WHAT IS EXPECTED:
Word for word, repeat the data that follows. Do not include the pictures.
* * *
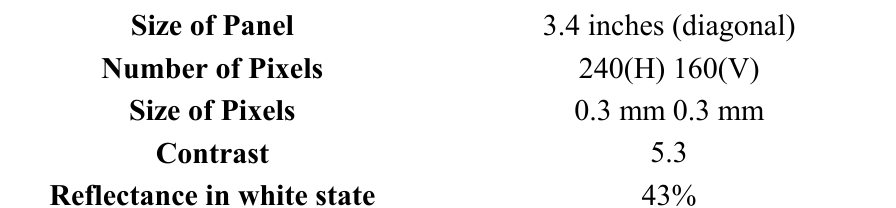
Table 10. The performances of the prototype of the reflective three-layer GH-LCD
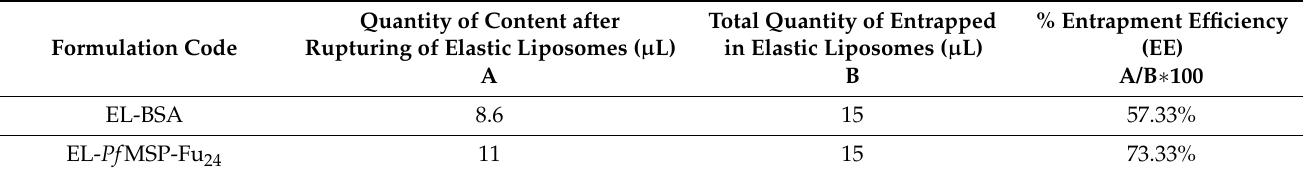
Table 6. The entrapment efficiency of bovine serum albumin (BSA) and Plasmodium falciparum asexual blood-stage surface antigen fusion protein ( Pf MSP-Fu 24 )-loaded elastic liposomes.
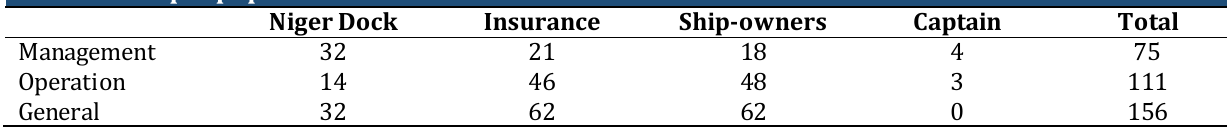
Table 2: Sample population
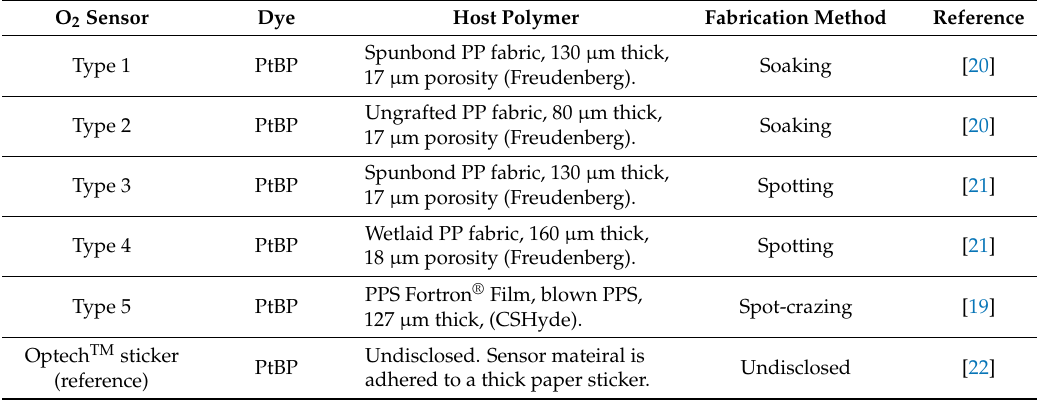
Table 1. Description of the sensor materials tested in this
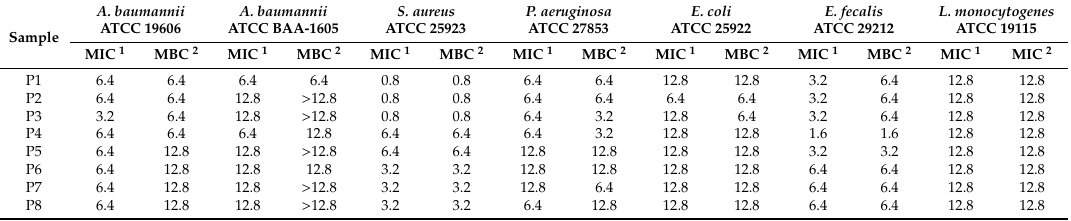
Table 5. The minimum inhibitory concentrations (MICs) and the minimum bactericidal concentrations (MBCs) of ethanol extracts of pomegranate (Punica granatum L.) peels on di ff erent bacteria.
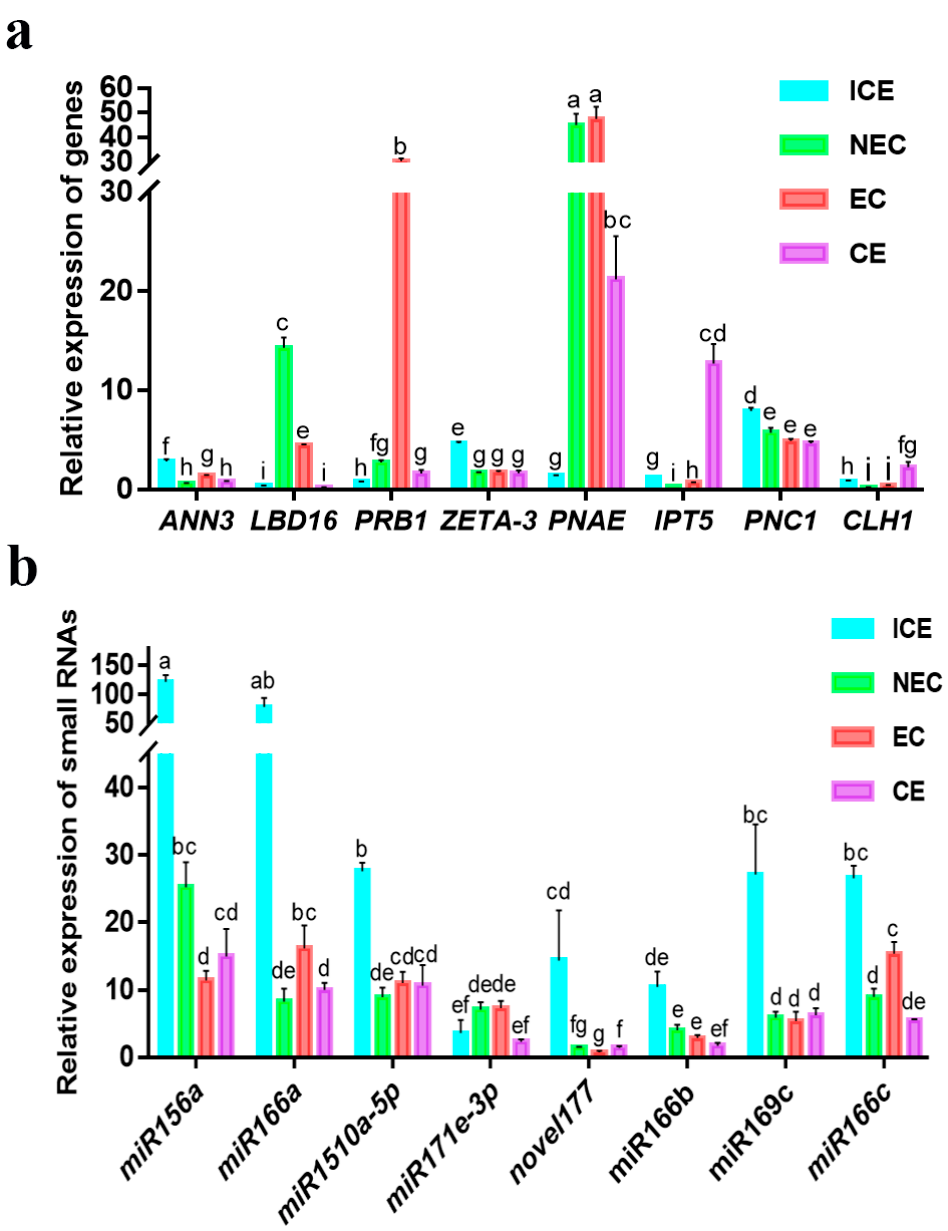
Figure 10. Relative expression of genes and miRNAs during cut cotyledon (ICE), non-embyogenic callus (NEC), embryogenic callus (EC), cotyledon embryo (CE) phases. ( a ) The relative expression of DEGs; ( b ) The relative expression of miRNAs. genes and miRNAs calculated by the equation = 2 −ΔΔ Ct , The 18sRNA is housekeeping gene for gene expression detection, and the U6 gene is house- keeping gene for miRNA expression detection. The different letters represent significant differences ( p < 0.05, (ANOVA)).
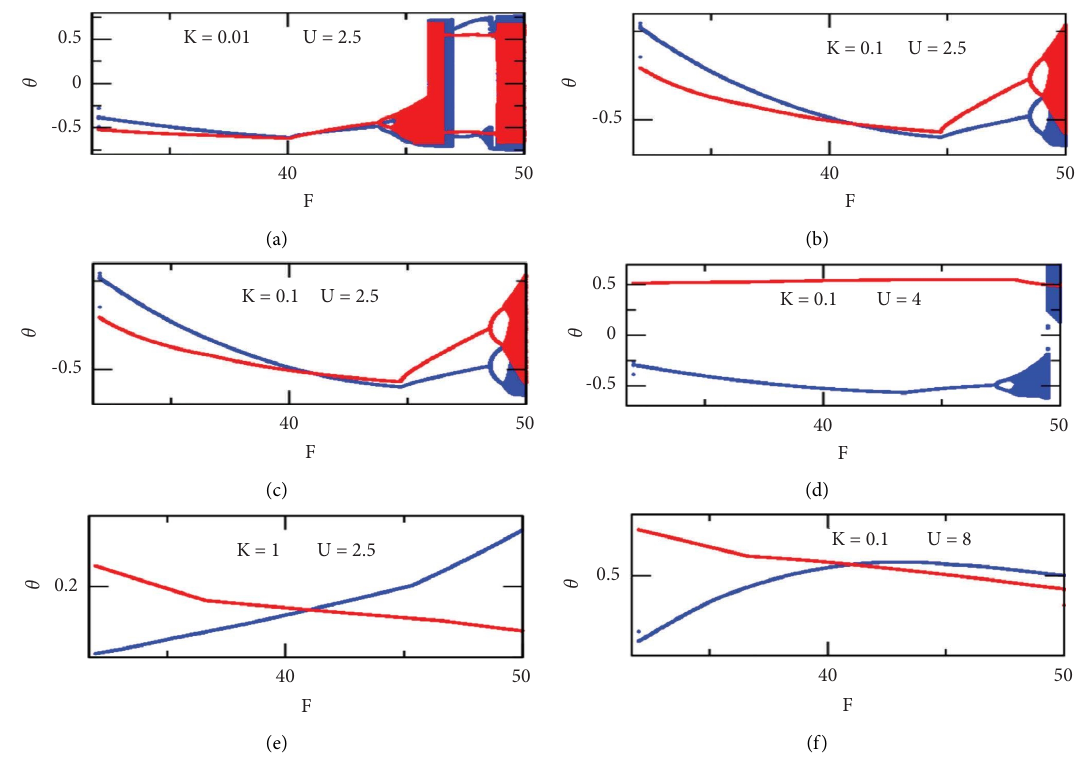
Figure 13: Effect of the parameters K and U on the bifurcation diagram for ϵ � − 1 ; α � 10 ; β � 1 ; Ω � 2 ; C 10. )e diagrams are drawn by sweeping the normalized amplitude F in the ascending direction (blue) and in the opposite direction (red).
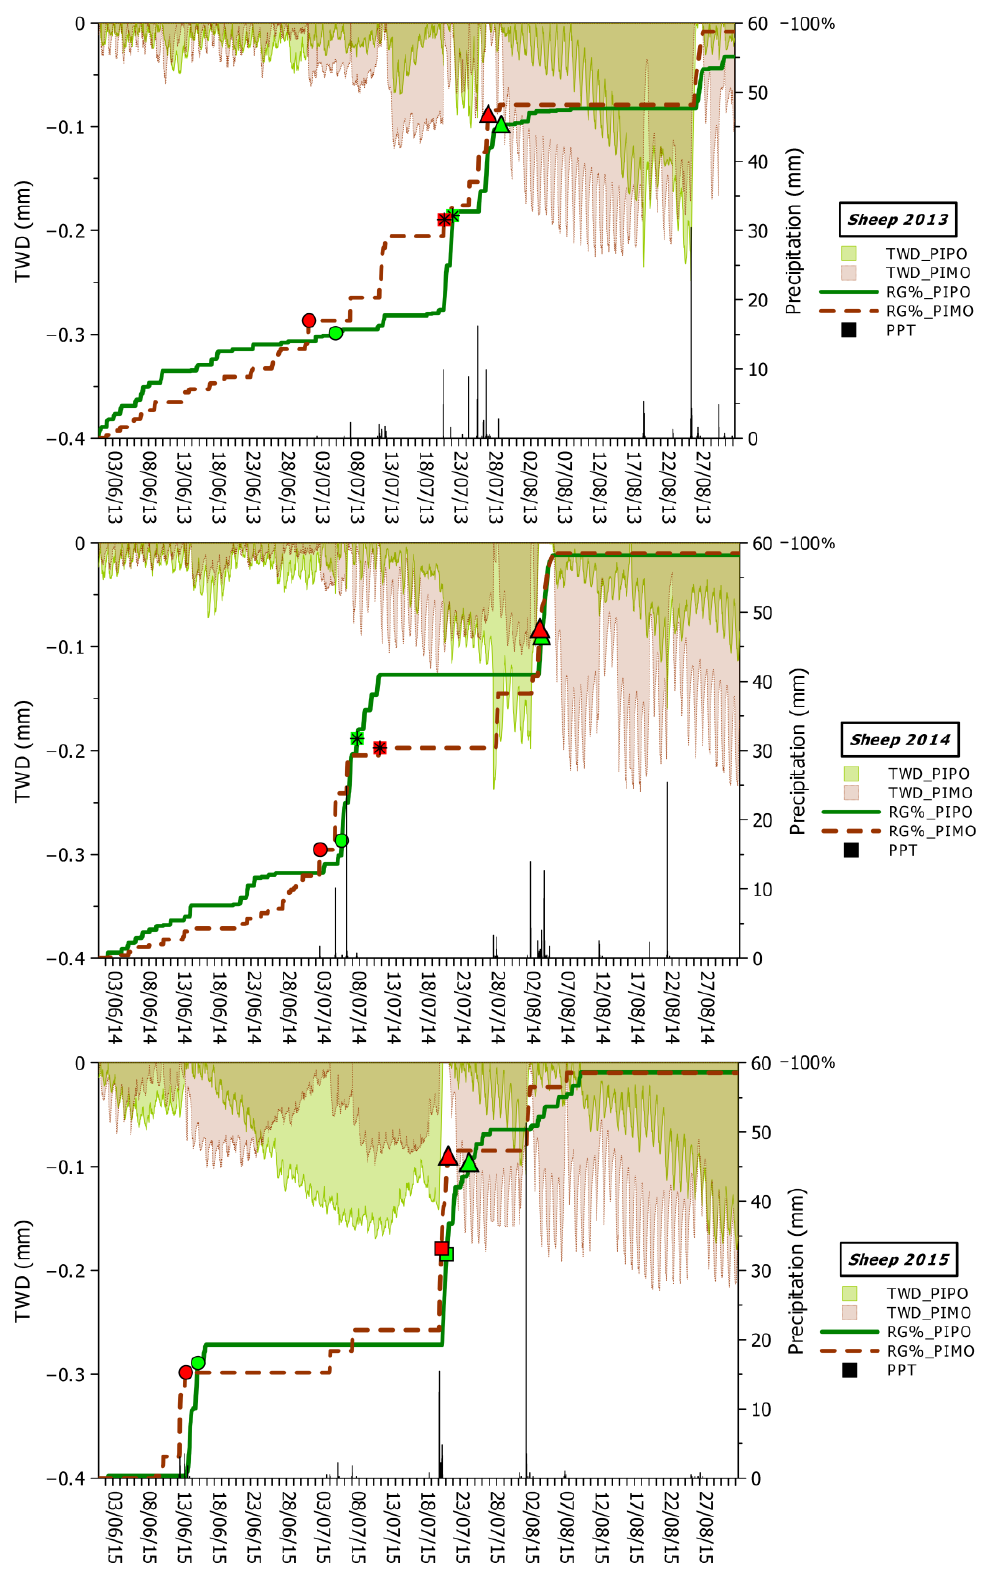
Figure 6. Tree water deficit (TWD) and real growth (RG) time series in 2013–2015 for PIPO and PIMO (Sheep Range). Symbols represent quartiles of real growth observed between June and September (circles = 25%; squares = 50%; triangles = 75%). Vertical bars represent total hourly precipitation. (Right y axes also represent 100% of RG). For a definition of TWD and RG see main text. Species codes are the same as in the Figure 2 caption.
* * *
SOLUTION FOR THIS TASK:
Table 10. The performances of the prototype of the reflective three-layer GH-LCD
Table 6. The entrapment efficiency of bovine serum albumin (BSA) and Plasmodium falciparum asexual blood-stage surface antigen fusion protein ( Pf MSP-Fu 24 )-loaded elastic liposomes.
Table 2: Sample population
Table 1. Description of the sensor materials tested in this
Table 5. The minimum inhibitory concentrations (MICs) and the minimum bactericidal concentrations (MBCs) of ethanol extracts of pomegranate (Punica granatum L.) peels on di ff erent bacteria.
Figure 10. Relative expression of genes and miRNAs during cut cotyledon (ICE), non-embyogenic callus (NEC), embryogenic callus (EC), cotyledon embryo (CE) phases. ( a ) The relative expression of DEGs; ( b ) The relative expression of miRNAs. genes and miRNAs calculated by the equation = 2 −ΔΔ Ct , The 18sRNA is housekeeping gene for gene expression detection, and the U6 gene is house- keeping gene for miRNA expression detection. The different letters represent significant differences ( p < 0.05, (ANOVA)).
Figure 13: Effect of the parameters K and U on the bifurcation diagram for ϵ � − 1 ; α � 10 ; β � 1 ; Ω � 2 ; C 10. )e diagrams are drawn by sweeping the normalized amplitude F in the ascending direction (blue) and in the opposite direction (red).
Figure 6. Tree water deficit (TWD) and real growth (RG) time series in 2013–2015 for PIPO and PIMO (Sheep Range). Symbols represent quartiles of real growth observed between June and September (circles = 25%; squares = 50%; triangles = 75%). Vertical bars represent total hourly precipitation. (Right y axes also represent 100% of RG). For a definition of TWD and RG see main text. Species codes are the same as in the Figure 2 caption.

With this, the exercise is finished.